In 2008, during the financial crisis, the shock was more severe. The wood products industry went into a freefall. In Canada, more than 30,000 forestry jobs were lost between 2006 and 2010.
Many mills in Ontario and B.C. closed, and major producers of structural panels idled their plants. Logging activity dropped sharply as mills stopped buying logs and contractors went bankrupt.
The effect on the GDP was devastating. According to analysis from various organizations, the forestry and wood products sector saw billions in lost output.
The forestry and wood products industry has a strong economic multiplier. One direct forestry job supports two to three additional jobs in trucking, equipment manufacturing, maintenance and local services. When mills shut down, entire communities feel the effects.
My point, of course, is that we must do everything possible to support the residential construction industry - our economic health depends on it.
Housing is one of the most powerful economic engines in the country. When it stalls, the consequences ripple far beyond the construction site.
A study from John Molson School of Business at Concordia University bolsters the case for boosting the housing industry. It notes that doing so would deliver immediate economic benefits. The report suggests that investment in homebuilding, including streamlined approval processes and reduced input costs, can quickly translate into wider economic benefits.

━━━━━━━━━━━━━━━━

Given exercise:
Condense the paragraph in the forestry passage above that begins "The forestry and wood products industry has a strong economic multiplier" into two short sentences, keeping its main facts.

Dataset items:
━━━━━━━━━━━━━━━━

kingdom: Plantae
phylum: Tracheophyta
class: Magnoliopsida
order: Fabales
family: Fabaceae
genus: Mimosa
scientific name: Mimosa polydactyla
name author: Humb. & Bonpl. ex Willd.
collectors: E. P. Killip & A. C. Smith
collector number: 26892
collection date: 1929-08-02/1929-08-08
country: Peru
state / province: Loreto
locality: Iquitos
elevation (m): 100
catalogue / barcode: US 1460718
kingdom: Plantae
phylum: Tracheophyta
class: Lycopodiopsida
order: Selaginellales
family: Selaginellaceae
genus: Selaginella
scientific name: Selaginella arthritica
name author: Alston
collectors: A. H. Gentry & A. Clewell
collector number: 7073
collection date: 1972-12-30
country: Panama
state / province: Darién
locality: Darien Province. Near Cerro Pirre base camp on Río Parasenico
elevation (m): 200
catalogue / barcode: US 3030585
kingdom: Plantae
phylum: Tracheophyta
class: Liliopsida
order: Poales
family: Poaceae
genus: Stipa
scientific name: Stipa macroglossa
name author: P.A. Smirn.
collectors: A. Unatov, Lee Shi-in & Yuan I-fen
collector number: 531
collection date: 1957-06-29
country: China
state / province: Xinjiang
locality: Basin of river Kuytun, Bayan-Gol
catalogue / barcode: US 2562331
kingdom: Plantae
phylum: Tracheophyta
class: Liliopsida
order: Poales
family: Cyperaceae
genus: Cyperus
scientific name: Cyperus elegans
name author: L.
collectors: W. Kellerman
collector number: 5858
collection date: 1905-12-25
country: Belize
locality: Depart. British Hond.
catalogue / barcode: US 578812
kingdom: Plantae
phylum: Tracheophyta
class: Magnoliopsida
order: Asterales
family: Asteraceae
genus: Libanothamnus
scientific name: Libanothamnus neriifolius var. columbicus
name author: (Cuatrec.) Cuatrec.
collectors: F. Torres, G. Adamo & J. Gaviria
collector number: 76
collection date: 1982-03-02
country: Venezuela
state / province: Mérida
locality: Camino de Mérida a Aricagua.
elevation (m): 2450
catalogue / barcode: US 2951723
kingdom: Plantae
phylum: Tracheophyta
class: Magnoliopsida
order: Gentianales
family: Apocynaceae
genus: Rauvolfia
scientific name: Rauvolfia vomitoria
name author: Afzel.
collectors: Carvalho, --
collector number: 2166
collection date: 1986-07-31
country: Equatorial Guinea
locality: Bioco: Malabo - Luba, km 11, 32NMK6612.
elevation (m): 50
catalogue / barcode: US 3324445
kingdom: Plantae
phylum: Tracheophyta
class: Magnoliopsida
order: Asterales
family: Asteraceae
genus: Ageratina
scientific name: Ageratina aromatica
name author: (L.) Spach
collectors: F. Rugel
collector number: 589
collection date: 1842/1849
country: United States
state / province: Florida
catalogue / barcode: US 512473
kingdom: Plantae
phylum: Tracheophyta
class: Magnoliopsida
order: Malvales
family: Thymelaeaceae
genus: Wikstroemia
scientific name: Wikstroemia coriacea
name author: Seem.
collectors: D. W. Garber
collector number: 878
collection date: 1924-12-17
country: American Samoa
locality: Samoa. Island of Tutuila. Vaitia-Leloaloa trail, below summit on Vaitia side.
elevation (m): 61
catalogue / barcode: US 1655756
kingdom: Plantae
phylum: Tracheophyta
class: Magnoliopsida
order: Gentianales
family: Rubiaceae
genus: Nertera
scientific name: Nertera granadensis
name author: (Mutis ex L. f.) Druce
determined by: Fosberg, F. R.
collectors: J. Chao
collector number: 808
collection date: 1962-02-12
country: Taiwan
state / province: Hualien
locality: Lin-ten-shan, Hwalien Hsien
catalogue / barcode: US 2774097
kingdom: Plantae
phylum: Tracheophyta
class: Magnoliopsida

━━━━━━━━━━━━━━━━

The solution:
Each direct forestry job supports two to three more jobs in trucking, equipment manufacturing, maintenance and local services. Mill closures therefore affect whole communities.